Donc «au premier coup d’œil» on voit une cabine de téléphone hexagonale en verre qui contient un container de 330 Litres en plastique fondu, crevé (on revient à l’œil, crevé, cette fois) devenu informe (ce qui ne veut pas dire sans forme) «vaginalisé» en quelque sorte ce plastique est fondu, fendu comme une pupille qui vous regarde et que l’on regarde à travers les parois vitrées de la cabine… Le container est accroché au plafond de la cabine, flottant il prend appui sur les vitres, certaines parties donnant l’impression de s’écraser contre les parois; d’autres parties fondues sont étirées comme des lamelles, branchies ou tentacules et vont jusqu’au sol.

La cabine
La cabine téléphonique est essentielle à cette sculpture, elle lui donne une échelle et un scénario.
L’échelle
La cabine publique est un objet ordinaire placé dans la ville. Nous avons intégré ses dimensions, son volume de manière indiscutable Ce mobilier désormais familier a été pensé par rapport à une économie et un usage et donne à la sculpture des critères de proportions et de relation à son environnement.
Le scénario
La transparence de la cabine et son dessin géométrique tout en participant de la modernité de l’ensemble en font une forme à la fois «achevée et ouverte ce qui est dans mon travail un enjeu fondamental. La géométrie appelle son contraire: l’organique, et pour une sculpture» du premier coup d’œil «ces oppositions sont une garantie d’efficacité visuelle. Par ailleurs ce parti pris de l’objet usuel associé à l’objet informel évite les malentendus, les impasses souvent maladroitement formulées en interrogation sur le sens. A la forme normalement admise de la représentation, je substitue celle du scénario. Je remplace Qu’est ce que ça représente? Par Qu’est que je vois et Qu’est ce qui se passe? comme au cinéma.

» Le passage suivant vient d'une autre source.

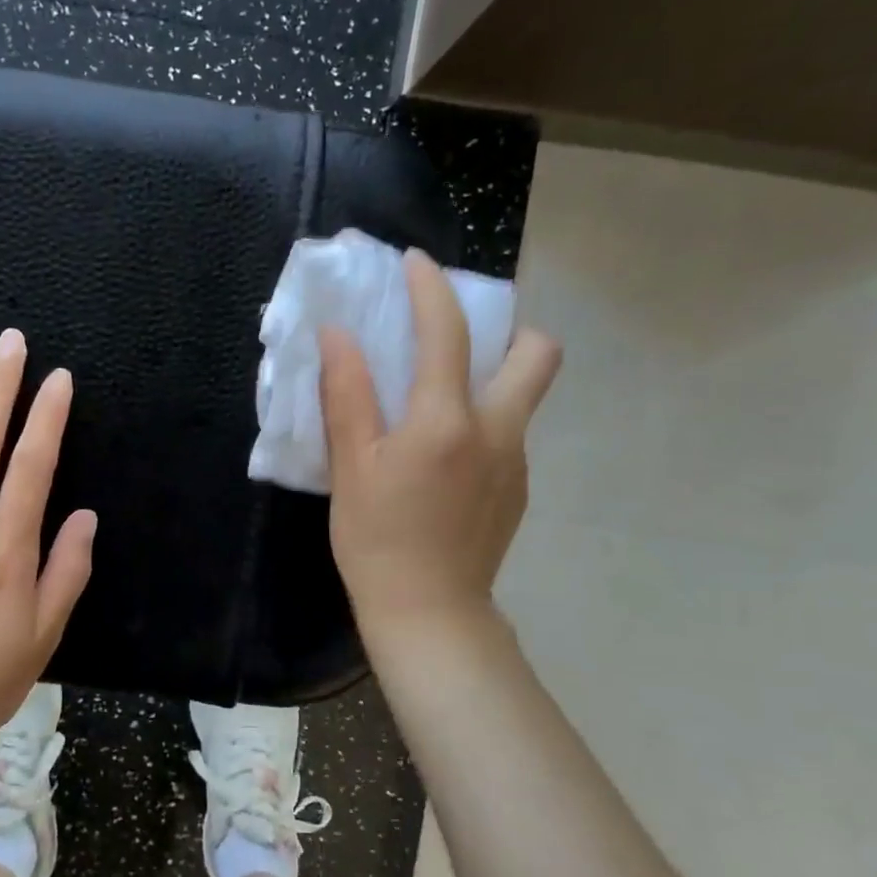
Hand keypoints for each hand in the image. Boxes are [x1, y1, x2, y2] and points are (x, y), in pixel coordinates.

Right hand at [319, 248, 560, 652]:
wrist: (428, 613)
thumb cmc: (376, 539)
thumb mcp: (351, 467)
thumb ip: (348, 395)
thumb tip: (339, 335)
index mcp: (446, 421)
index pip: (448, 333)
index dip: (431, 289)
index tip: (416, 264)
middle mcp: (497, 431)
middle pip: (538, 354)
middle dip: (509, 330)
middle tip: (458, 344)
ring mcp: (516, 462)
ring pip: (523, 397)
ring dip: (490, 380)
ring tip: (436, 406)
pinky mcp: (518, 490)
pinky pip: (508, 435)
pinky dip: (481, 423)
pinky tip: (441, 461)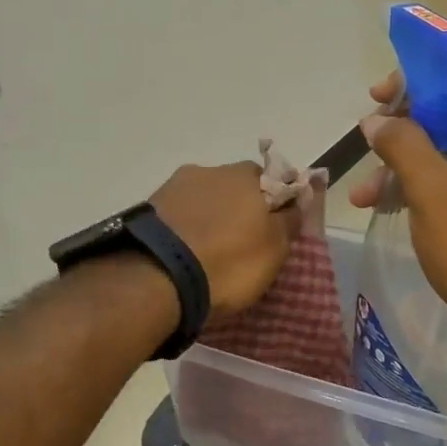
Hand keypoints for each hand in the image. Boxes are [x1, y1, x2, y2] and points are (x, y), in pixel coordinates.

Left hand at [152, 161, 301, 316]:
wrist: (158, 276)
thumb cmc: (229, 262)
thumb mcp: (275, 250)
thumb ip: (289, 221)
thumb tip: (296, 203)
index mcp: (247, 175)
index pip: (274, 181)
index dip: (276, 204)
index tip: (274, 229)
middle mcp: (212, 169)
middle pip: (235, 186)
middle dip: (240, 208)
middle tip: (240, 242)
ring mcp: (176, 184)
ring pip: (204, 197)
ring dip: (209, 216)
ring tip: (206, 250)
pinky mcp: (150, 204)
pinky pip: (178, 213)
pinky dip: (184, 226)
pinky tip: (182, 249)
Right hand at [349, 74, 446, 355]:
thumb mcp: (432, 190)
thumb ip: (402, 145)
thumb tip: (375, 120)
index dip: (416, 85)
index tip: (378, 96)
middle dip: (400, 136)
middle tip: (366, 148)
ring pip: (444, 159)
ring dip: (401, 170)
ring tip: (363, 197)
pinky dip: (419, 192)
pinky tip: (386, 208)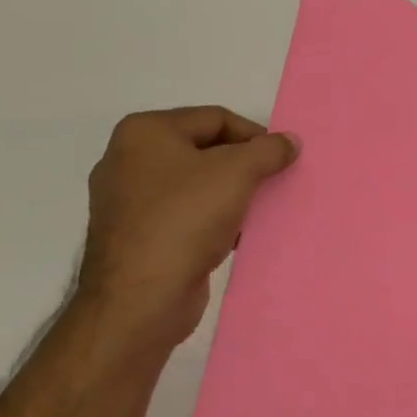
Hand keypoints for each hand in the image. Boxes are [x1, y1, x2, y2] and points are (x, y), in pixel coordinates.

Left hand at [76, 106, 297, 355]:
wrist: (140, 298)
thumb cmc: (186, 219)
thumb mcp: (238, 172)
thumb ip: (269, 150)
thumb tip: (289, 141)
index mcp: (144, 132)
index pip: (215, 118)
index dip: (255, 135)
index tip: (281, 160)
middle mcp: (128, 159)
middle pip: (204, 149)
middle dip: (243, 165)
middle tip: (272, 183)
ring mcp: (127, 200)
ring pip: (196, 183)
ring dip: (230, 194)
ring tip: (257, 210)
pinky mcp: (134, 235)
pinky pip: (184, 214)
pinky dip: (212, 218)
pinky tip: (234, 235)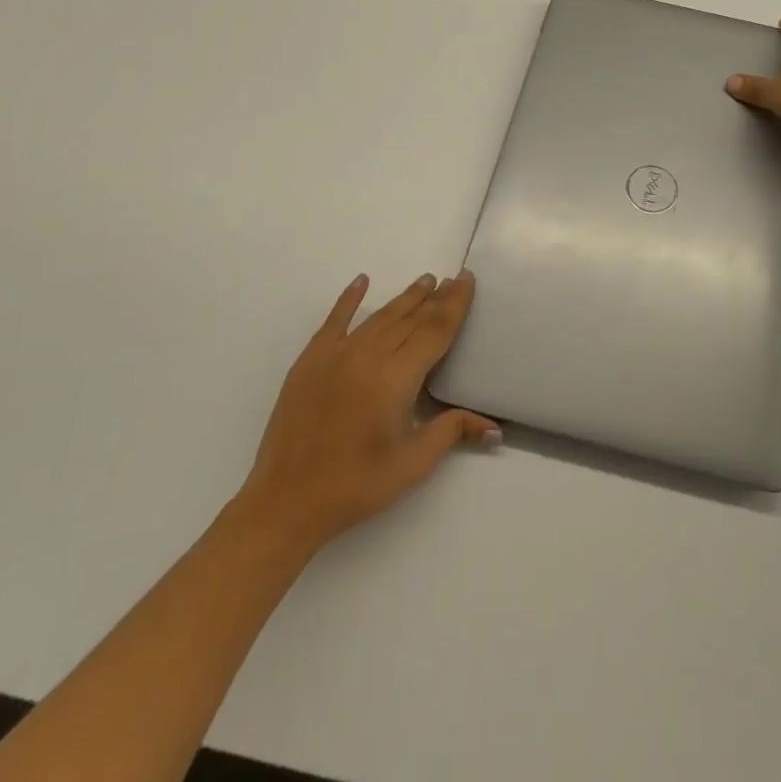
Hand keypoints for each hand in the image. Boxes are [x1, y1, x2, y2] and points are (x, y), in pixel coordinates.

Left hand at [237, 272, 498, 555]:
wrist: (285, 502)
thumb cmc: (356, 485)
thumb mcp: (412, 463)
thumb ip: (452, 432)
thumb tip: (495, 428)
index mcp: (396, 378)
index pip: (435, 330)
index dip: (455, 304)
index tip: (467, 279)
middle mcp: (368, 356)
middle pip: (411, 318)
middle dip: (436, 298)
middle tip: (454, 279)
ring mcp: (336, 354)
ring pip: (380, 316)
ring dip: (405, 298)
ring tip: (426, 281)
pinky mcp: (310, 361)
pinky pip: (335, 320)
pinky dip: (349, 299)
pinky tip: (361, 281)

Réponse : C’est une cabine de téléphone avec un «Alien» dedans. Je suis très intéressée par la coïncidence qu’il y a, à travers les effets spéciaux entre les films de sciences-fictions et mon projet artistique qui est de donner entre autres une forme à l’irreprésentable. Des effets de matières d’«Alien» aux effets spéciaux de «Matrix» (où la cabine de téléphone devient le véhicule permettant le passage d’une réalité à une autre). Dans cette sculpture, plus particulièrement, le scénario de «l’inquiétante étrangeté» qui prend toujours sa source dans le familier et l’ordinaire, est à l’oeuvre et visible «au premier coup d’œil» et à «ciel ouvert».

Sculpture «SMS»
A la suggestion formulée dans la commande «espace convivial», j’ai répondu par la sculpture «point de rencontre». Parler de cette sculpture, pour des étudiants pourrait commencer par l’échange d’un message SMS : R V cab Alien (rendez-vous cabine Alien). A. M.